(Extracted page text data)

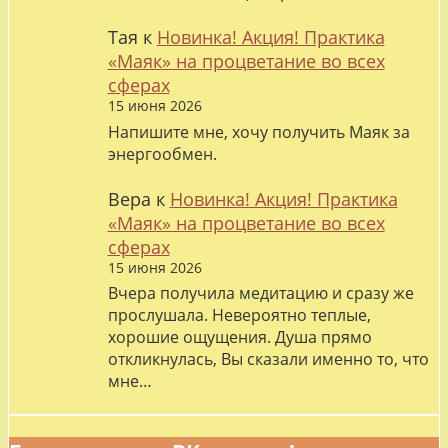
Тая
к
Новинка! Акция! Практика
«Маяк» на процветание во всех
сферах
15 июня 2026
Напишите мне, хочу получить Маяк за
энергообмен.
Вера
к
Новинка! Акция! Практика
«Маяк» на процветание во всех
сферах
15 июня 2026
Вчера получила медитацию и сразу же
прослушала. Невероятно теплые,
хорошие ощущения. Душа прямо
откликнулась, Вы сказали именно то, что
мне…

REQUIRED ACTION >>
Rewrite the text of the entries with every instance of "Маяк" changed to "Компас" and everything else left the same. Leave the pictures out of your answer.

TASK SOLUTION >>
Тая
к
Новинка! Акция! Практика
«Компас» на процветание во всех
сферах
15 июня 2026
Напишите мне, хочу получить Компас за
энергообмен.
Вера
к
Новинка! Акция! Практика
«Компас» на процветание во всех
сферах
15 июня 2026
Вчера получила медитацию и сразу же
прослушала. Невероятно теплые,
хорошие ощущения. Душа прямо
откликнулась, Вы сказали именно то, что
мне…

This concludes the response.